» **Selected passage**:
Federal laws which regulate credit originators require, among other things, that credit card issuers disclose to consumers the interest rates, fees, grace periods and balance calculation methods associated with their credit card accounts. Consumers are entitled under current laws to have payments and credits applied to their accounts promptly, to receive prescribed notices and to require billing errors to be resolved promptly. Some laws prohibit discriminatory practices in connection with the extension of credit. Federal statutes further provide that, in some cases, consumers cannot be held liable for, or their liability is limited with respect to, charges to the credit card account that were a result of an unauthorized use of the credit card. These laws, among others, may give consumers a legal cause of action against us, or may limit our ability to recover amounts owing with respect to the receivables, whether or not we committed any wrongful act or omission in connection with the account. If the credit originator fails to comply with applicable statutes, rules and regulations, it could create claims and rights for consumers that could reduce or eliminate their obligations to repay the account and have a possible adverse effect on us.
Accordingly, when we acquire defaulted consumer receivables, typically we contractually require credit originators to indemnify us against any losses caused by their failure to comply with applicable statutes, rules and regulations relating to the receivables before they are sold to us.

» **Excerpted records**:
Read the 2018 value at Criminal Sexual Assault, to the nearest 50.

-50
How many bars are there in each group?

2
==
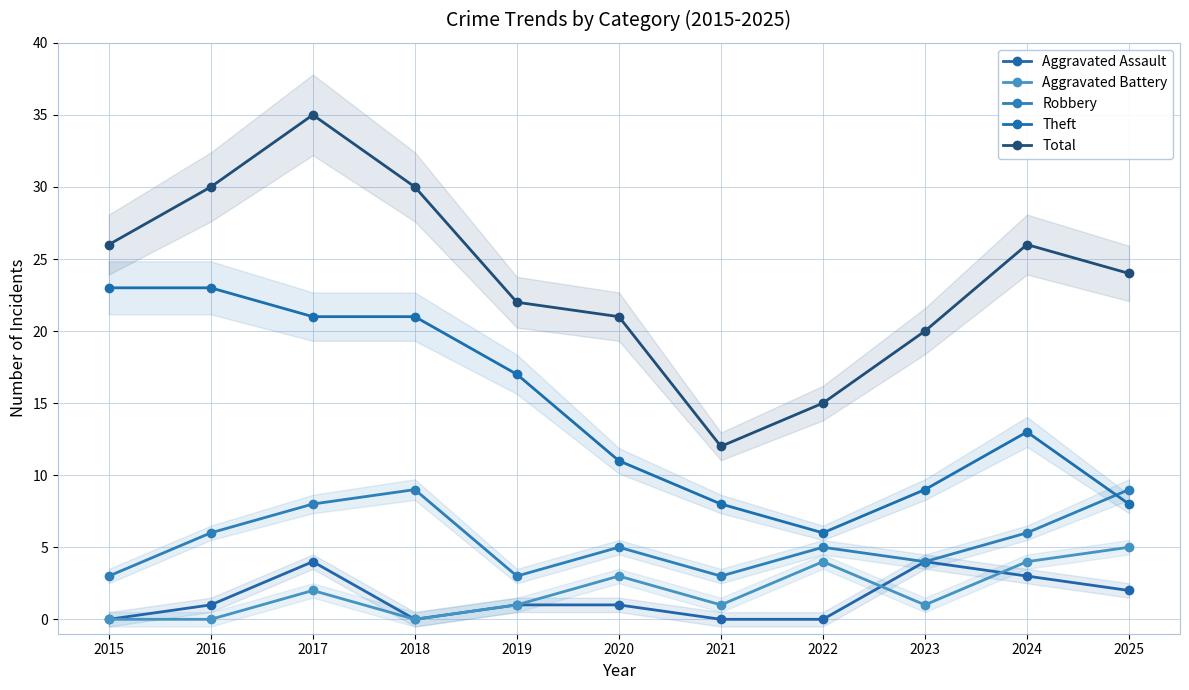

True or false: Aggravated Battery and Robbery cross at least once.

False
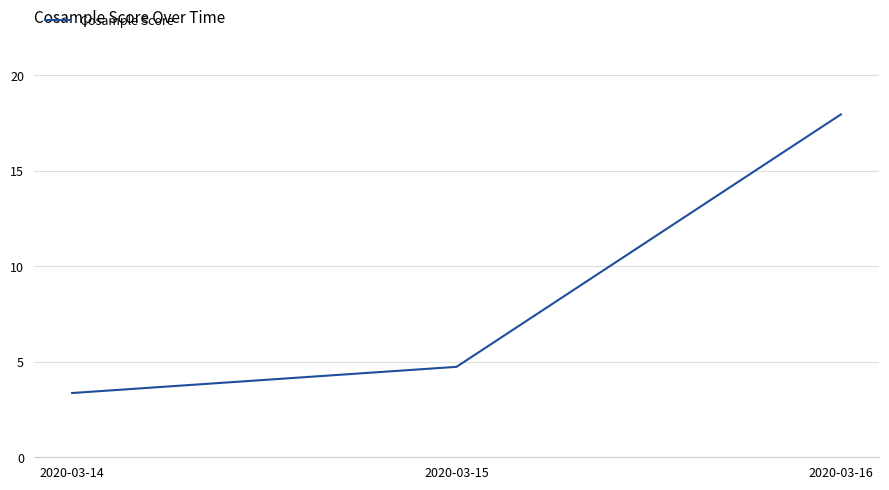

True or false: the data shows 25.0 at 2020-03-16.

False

» **Instructions for the task**: Translate this sentence from the text on consumer credit laws into Spanish: "Some laws prohibit discriminatory practices in connection with the extension of credit." The records have nothing to do with the text on consumer credit laws.

» **Your solution**: Algunas leyes prohíben las prácticas discriminatorias en relación con el otorgamiento de crédito.